Saturday, 9 October 2010

Frozen (Adam Green, 2010) DVD Review

It's an easy sell. Open Water (Chris Kentis, 2003) in a ski-lift? Hitchcock does the Himalayas? Alive (Frank Marshall, 1993) channeled through Cube (Vincenzo Natali, 1997)? None of these do proper justice to Frozen, the claustrophobic chiller from Hatchet (2006) director Adam Green, but all of them perfectly synopsize the thrill-ride delivered by the rising horror star. A group of friends (best buddies and one of their girlfriends) go skiing and get stuck in a lift in the dead of night - wolves circle below and nobody is coming back for a week. From the first P.O.V. shot staring at the cold drop vertigo shoots through the viewers veins - it's going to be tough.

Dan (Kevin Zegers) is the popular guy who regularly goes skiing with the more geeky charmer Joe (Shawn Ashmore) who feels uncomfortable this year as Dan's annoying new girlfriend Parker (Emma Bell) is along for the ride. The first 20 minutes unfold these characters and exposes cracks in each relationship - and gives each of them a reason to feel uneasy with the other in enclosed circumstances. It may have been better to forget all of this and just strand the characters - much like the recent Buried (Rodrigo Cortés, 2010) the film may have benefitted from trapping us straight into the horror, with no reason or explanation (because the one on offer here is so contrived and clunky you can practically hear the plot gears shifting). Initially all of the characters prove a little childish and spoilt - their bickering and sly asides make it difficult to imagine why we should feel for them in the coming hour. But therein lies the beauty of Green's screenplay. From the second the ski-lift stops fear begins to drip off of every frame. The tension begins to ratchet up as the lights go out and the characters realise that they are not alone. They quickly form a tight unison - out goes the bickering and in comes the situation solving. A lesser writer/director would have emphasized the squabble and informed the action through pre-established motives. But what Green understands is that the only motive is escape - and they can only achieve that together. To say any more of the plot would really be to spoil a tight and exciting thriller - but the first catastrophe strikes an especially brutal blow...

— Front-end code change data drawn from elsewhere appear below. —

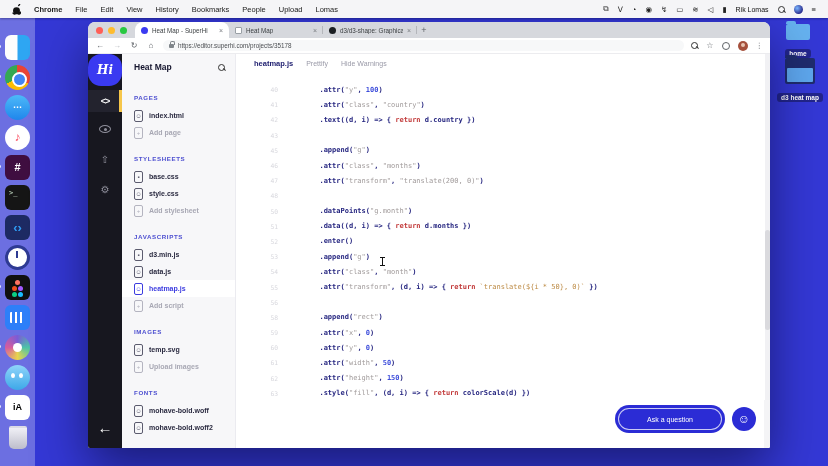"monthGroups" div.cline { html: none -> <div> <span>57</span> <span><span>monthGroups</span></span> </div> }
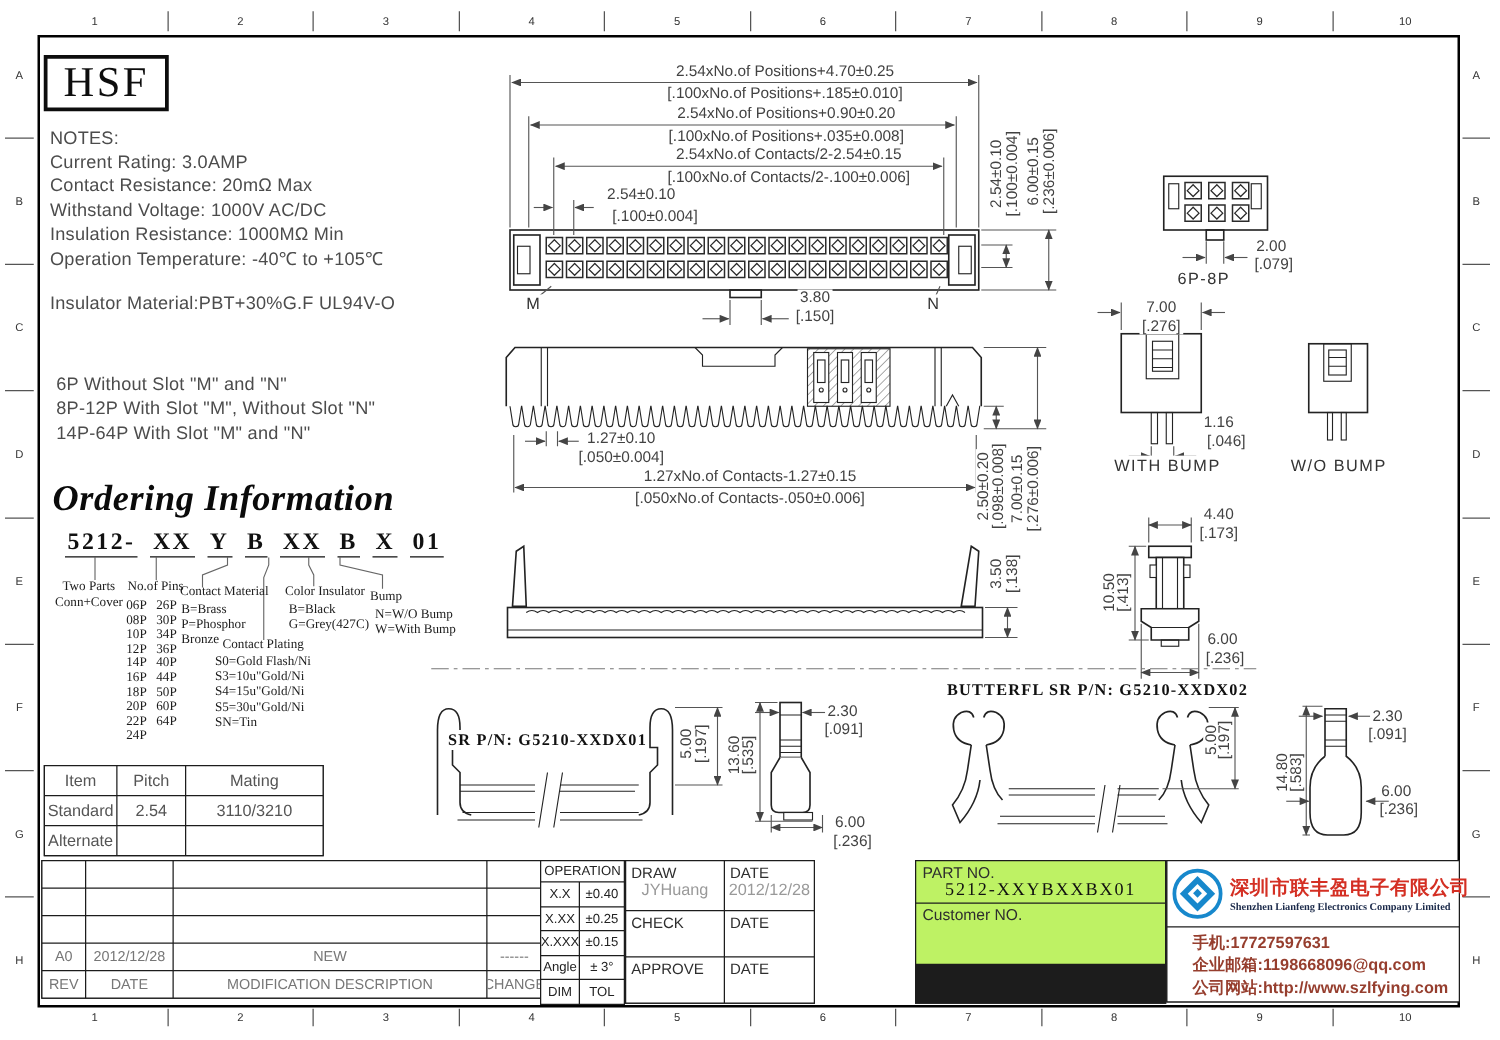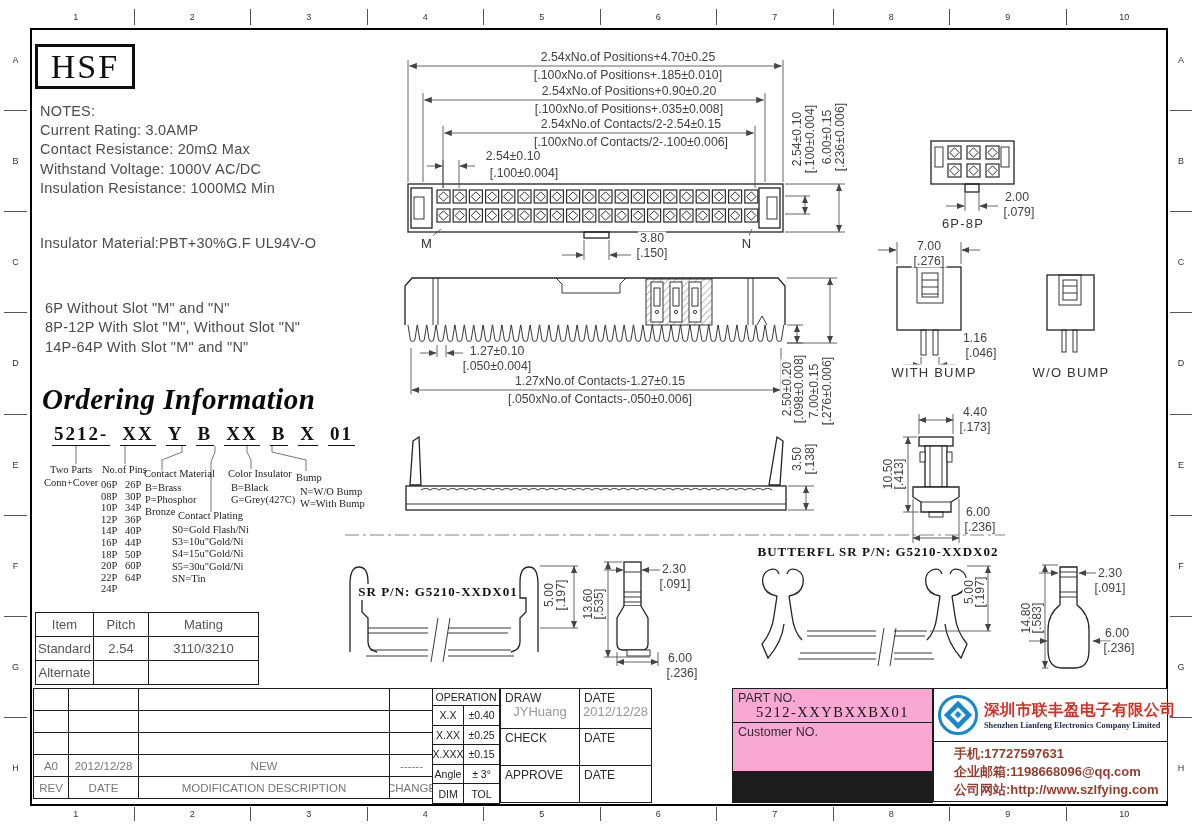"Operation Temperature: -40℃ to +105℃" div { html: none -> <div>Operation Temperature: -40℃ to +105℃</div> }
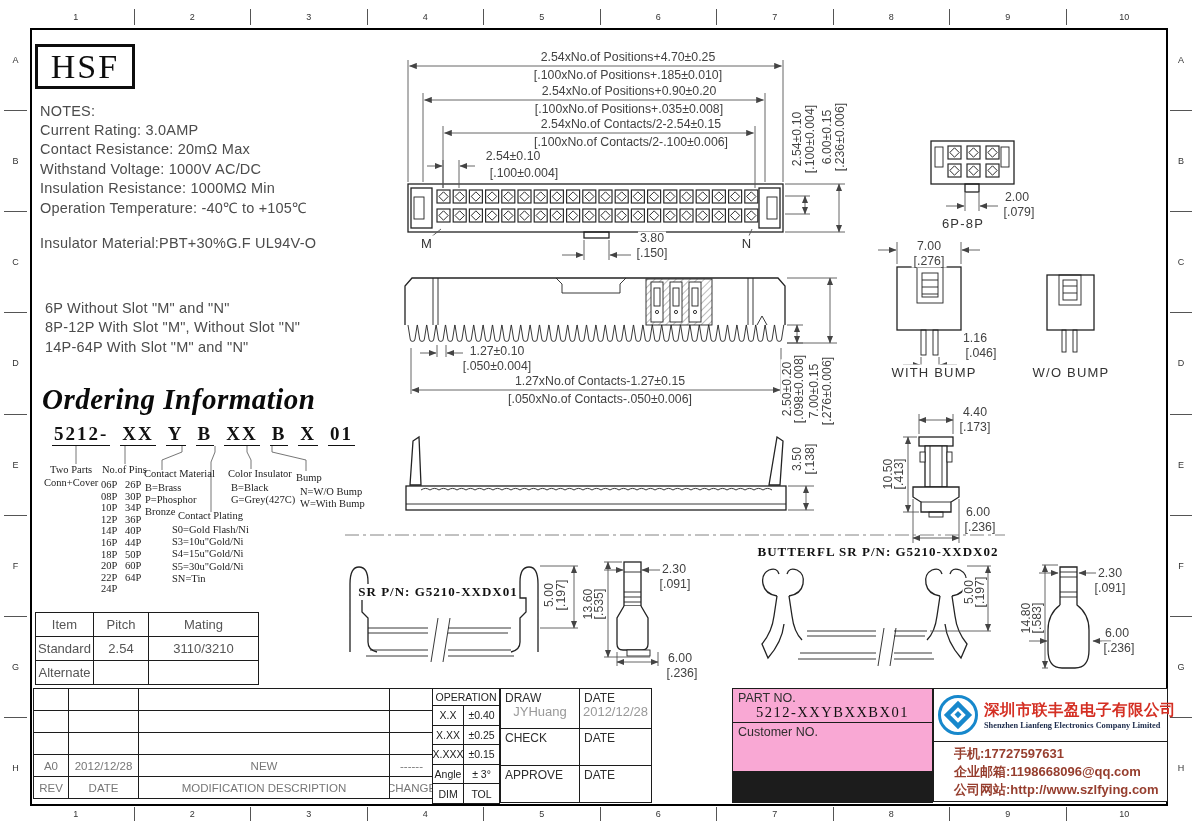"PART NO." .psec { background: #f9a8d4 -> #bef264 }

Dan realises that help won't be coming to them anytime soon - so he must go and find help himself. He thinks he can make the drop but doesn't count on his body having gone numb. He jumps the steep drop and plummets through the razor-like air. Landing straight on his feet his legs break and his bones shoot straight through his knees. It's a gut wrenching moment that will have your stomach churning and your heart in your mouth. Joe and Parker attempt to help from above but the circling wolves (much like that shark in Open Water) are getting ever-closer and the clouds are obscuring the light of the moon.

Green keeps the action close and develops the relationships in a believable if predictable way; even when he's treading overly-familiar territory the 89 minute film keeps our attention. Thumping drum beats and soft piano can often sentimentalize or soften the blow of a scene - it may have played out much better in complete, desolate silence - but there isn't a moment that goes by where the established tone and atmosphere is lost. Ice melts and re-freezes as day passes and creeps back into night... as the situation grows bleaker and the stakes rise the film becomes even more gripping. It's not perfect, but it is hugely exciting and occasionally wince inducing (minor details like the loss of a glove will later lead to a horrifying wake-up call) and deserves to be seen by everyone... strap yourself in.